Für Wanderer, die ein festes Urlaubsdomizil vorziehen, sind die Schlaufenwege am Altmühltal-Panoramaweg ideal: Diese 16 Rundwanderwege stehen der Hauptroute in Sachen Wanderqualität in nichts nach, sind aber weniger bekannt. Sie führen zum Beispiel ins Urdonautal mit seinen Kletterfelsen, zu geheimnisvollen Burgruinen im Anlautertal oder durch die Weltenburger Enge zur Benediktinerabtei Weltenburg mit ihrer fast 1000-jährigen Brautradition.
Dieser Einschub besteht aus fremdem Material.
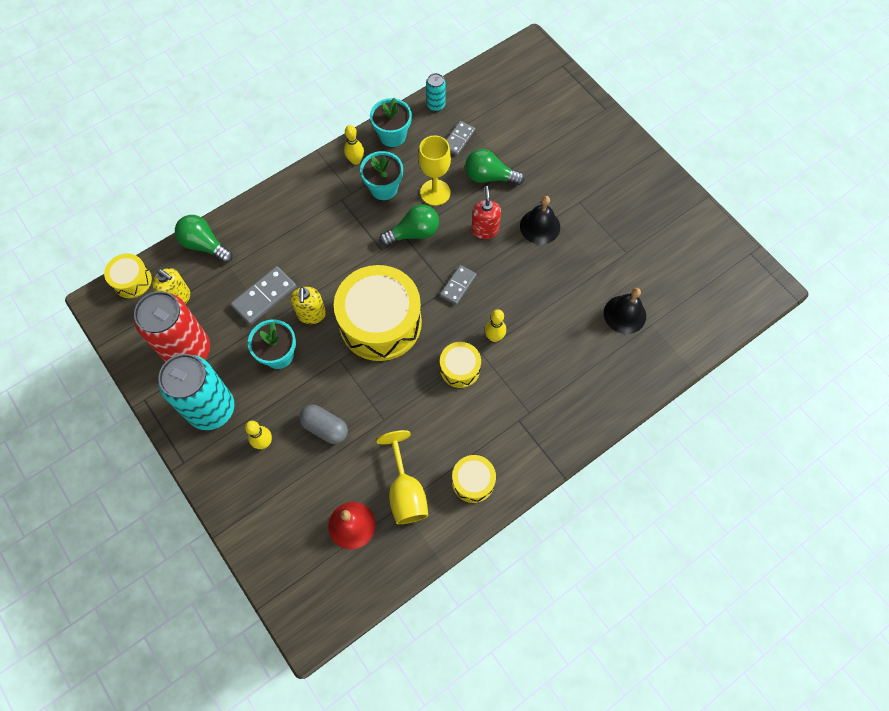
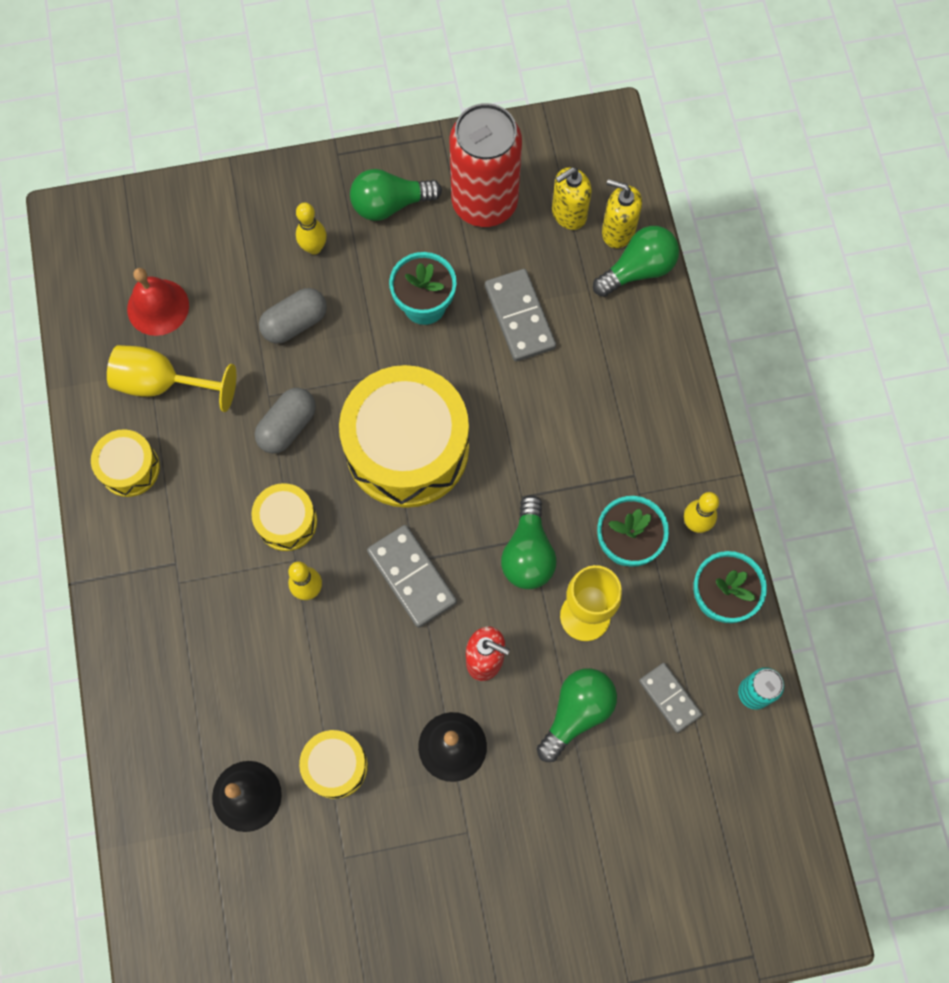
camera: 115 degrees right, 5 degrees up
(132, 280) = (622, 168): yellow drum -> yellow drum (335, 766)
(211, 409) = (390, 204): turquoise can -> green light bulb
(311, 314) = (463, 366): yellow soap dispenser -> yellow soap dispenser (618, 231)
(399, 397) = (287, 426): none -> grey capsule
(458, 285) = (412, 577): grey domino -> grey domino, size x1.53

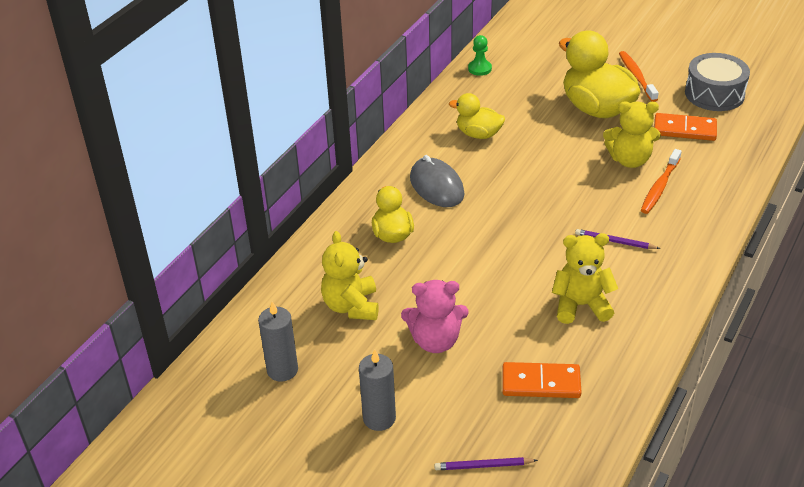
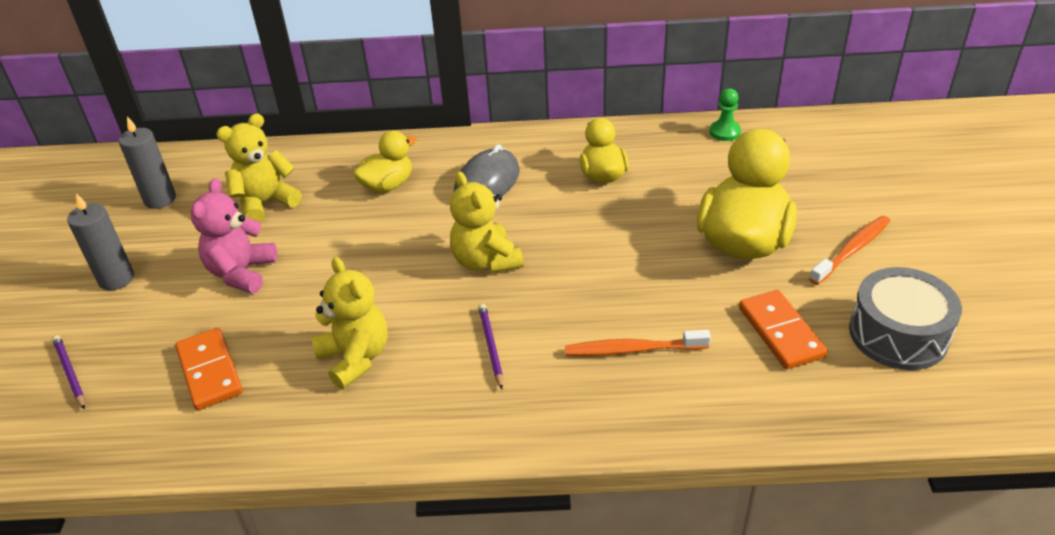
camera: 60 degrees right, 0 degrees up
(435, 341) = (242, 273): pink teddy bear -> pink teddy bear turned 45 degrees clockwise
(629, 160) = (664, 304): yellow teddy bear -> yellow teddy bear (486, 261)

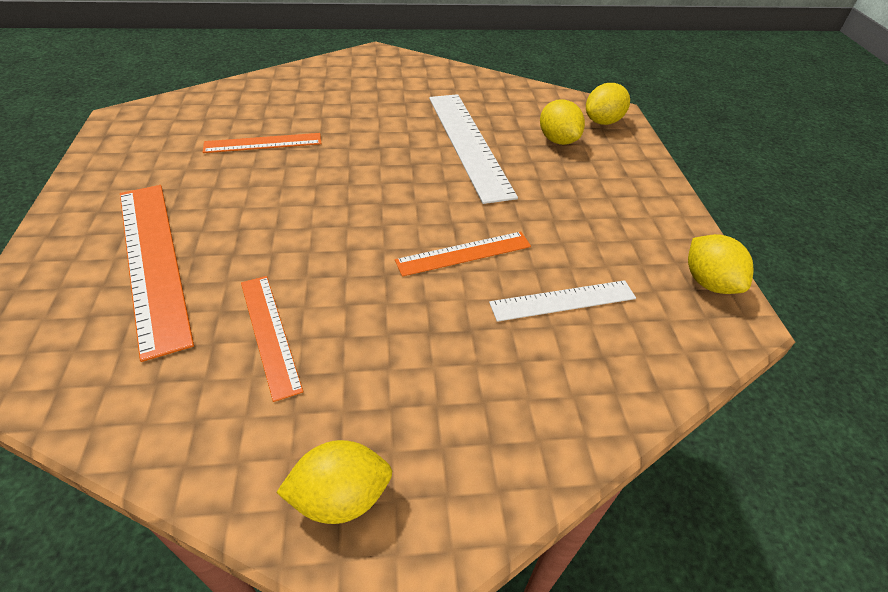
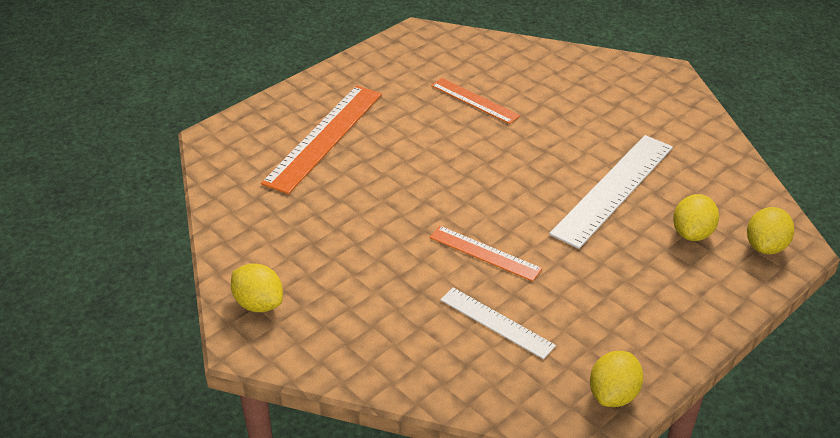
camera: 55 degrees right, 5 degrees down
(270, 333) = (326, 214): orange ruler -> none
(603, 121) = (765, 246): yellow lemon -> yellow lemon turned 75 degrees counterclockwise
Dort können müde Wanderer nicht nur im Biergarten einkehren, sondern auch ein Schiff besteigen, um durch den spektakulären Donaudurchbruch nach Kelheim zurück zu fahren. Die Schlaufenwege sind zwischen 10 und 25 Kilometer lang und bieten sich damit für ausgedehnte Tagestouren ebenso an wie für entspannte Halbtageswanderungen.

Dazu kommen zahlreiche örtliche Wanderwege. Einige davon sind noch richtige Geheimtipps, auf denen Wanderer selten jemandem begegnen und die Ruhe der Natur voll auskosten können. Andere sind als spannende Lehrpfade mit interaktiven Stationen oder Rekonstruktionen ideal für Familien. Und natürlich führen durch den Naturpark Altmühltal mit seinen zahlreichen Stätten des Glaubens auch verschiedene Pilgerwege, darunter zwei Routen der Jakobswege, der regionale Wallfahrerweg und der Ökumenische Pilgerwanderweg Eichstätt-Heidenheim. Über das Online-Tourenportal der Region kann jeder sich die passende Route nach Thema, Ort oder auch Länge auswählen – schließlich sollte man in der aktuellen Situation besonders darauf achten, unter der persönlichen Leistungsgrenze zu bleiben, um sich zu schützen und das Risiko von Rettungseinsätzen zu minimieren. Doch egal auf welcher Strecke, eines ist beim Wandern im Naturpark Altmühltal sicher: Den Alltag lassen Wanderer hier ganz schnell hinter sich.